ИСХОДНЫЙ ТЕКСТ —
+ + +

К жительнице деревни Тулово Рогожинской Марии Фоминичне мы с членом КХП-БНФ Яном Державцевым попали достаточно случайно, расспрашивая деревенских прохожих о людях, которые могли бы помнить события, связанные с уничтожением в Иловском рву евреев из Витебского гетто. Несмотря на свою сложную и непростую судьбу, в свои 91 год женщина ведет себя достаточно живо, много читает, пишет стихи, интересно рассказывает о прошлом, хорошо помнит о тех ужасных временах.
Число убитых евреев во времена оккупационного периода в Витебске составило аж 17 000 – 18 000 человек.
Тысячи заключенных вывозили в деревню Себяхи к Туловскому (Иловскому) рву, где и совершались убийства. Расстрелы проходили с утра до ночи, а на детей и стариков даже жалели патроны, закапывали живыми. Как утверждают исторические источники, местами массовых расстрелов стали Иловский ров, еврейское кладбище в районе Песковатика, Старо-Улановичское кладбище, Улановичская гора, Черная лужа, Духовской ров, пойма реки Витьбы, возле ветеринарной академии.
Мы обратились к Марии Фоминичне с просьбой рассказать о трагических событиях уничтожения еврейского населения.
– Расстреливать евреев начали еще летом 1941 года. Немцы только контролировали, а убивали либо пленные, либо полицаи. Были и такие люди, что наживались на чужом горе. В Себяхах такой Андрей был, так говорили, целую сумку золота насобирал.
Некоторым везло, им удавалось убежать. Моя тетя целый год держала на печке шестилетнего еврейского мальчика. А у самой было четверо своих детей. Стригла чуть ли не каждую неделю, так как темные волосы были слишком кудрявые. Однажды в деревню пришли партизаны, и тетя уговорила их забрать мальчика к себе, иначе, говорит, и меня убьют и его повесят. Партизаны одели ребенка, посадили на коня и повезли в лес. Больше я его никогда не видела.
Однажды в наш дом с криком "спасите" забежала девушка лет восемнадцати. Сначала хотели спрятать ее под полом, но немцы с собаками. И ее найдут, и нас убьют. Тогда я решила вести ее на Селивовщину, сейчас там городские дачи. Мама дала буханку хлеба и кусок сала. Я показала ей направление движения и сказала, что если она будет его придерживаться, то попадет к партизанам.
Моя тетя жила напротив рва, так говорила, что ночью там такой стон стоял, что нас трясло и колотило. Говорят, земля ходуном ходила от дыхания живых человеческих тел. Мальчик однажды к ней прибежал. Говорит: "Тетенька, я из-под земли вылез!" Лет 12 ему было. Во, что вытворяли: живьем ребенка в землю бросили.
До войны я училась в планово-бухгалтерском техникуме на улице Фрунзе, а директором там был красивый, очень хороший еврей Левин. Так вот, однажды на дороге, которую убирали местные жители, я наткнулась на его фото. Видимо, бросил намеренно, надеясь на то, что кто-то из знакомых наткнется на фотографию и таким образом станет известно место его упокоения.

+ + +

ИСХОДНЫЕ МАТЕРИАЛЫ —
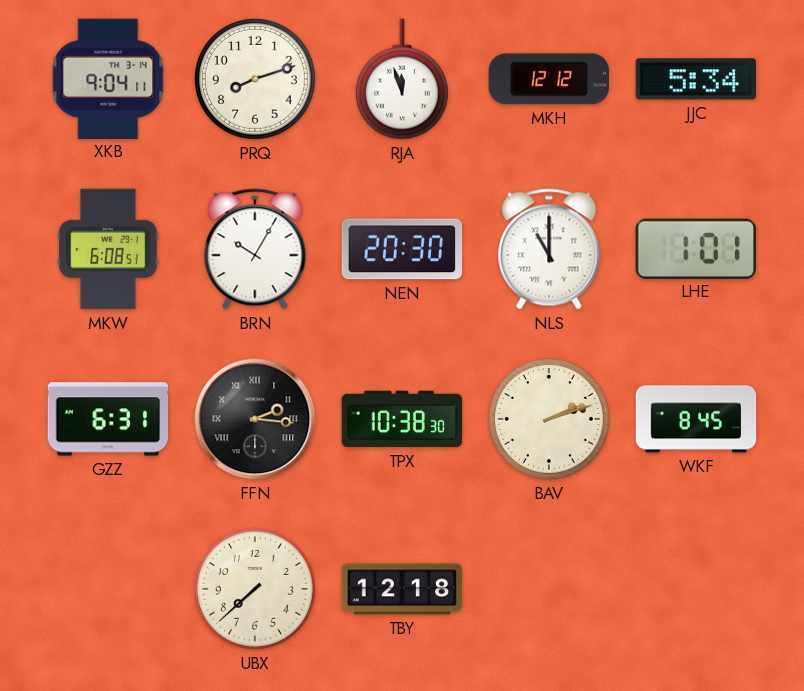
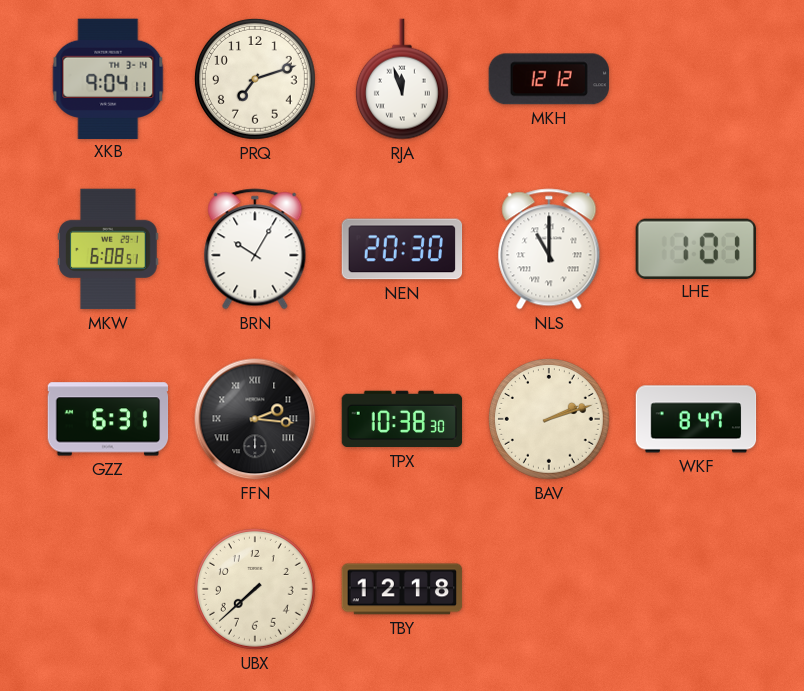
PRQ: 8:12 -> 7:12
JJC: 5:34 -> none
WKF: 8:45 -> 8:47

+ + +

УПРАЖНЕНИЯ К ТЕКСТУ —
**A)** Переведите на английский язык предложение из исходного текста: «Моя тетя целый год держала на печке шестилетнего еврейского мальчика».
**B)** В каком учебном заведении училась Мария Фоминична до войны, согласно исходному тексту?
**C)** Перепишите из исходного текста фрагмент от слов «Однажды в наш» до слов «в землю бросили.» включительно.

ОТВЕТЫ К ЗАДАНИЯМ —
**A)** For a whole year my aunt kept a six-year-old Jewish boy on top of the stove.

**B)** В планово-бухгалтерском техникуме на улице Фрунзе.

**C)**
Однажды в наш дом с криком "спасите" забежала девушка лет восемнадцати. Сначала хотели спрятать ее под полом, но немцы с собаками. И ее найдут, и нас убьют. Тогда я решила вести ее на Селивовщину, сейчас там городские дачи. Мама дала буханку хлеба и кусок сала. Я показала ей направление движения и сказала, что если она будет его придерживаться, то попадет к партизанам.
Моя тетя жила напротив рва, так говорила, что ночью там такой стон стоял, что нас трясло и колотило. Говорят, земля ходуном ходила от дыхания живых человеческих тел. Мальчик однажды к ней прибежал. Говорит: "Тетенька, я из-под земли вылез!" Лет 12 ему было. Во, что вытворяли: живьем ребенка в землю бросили.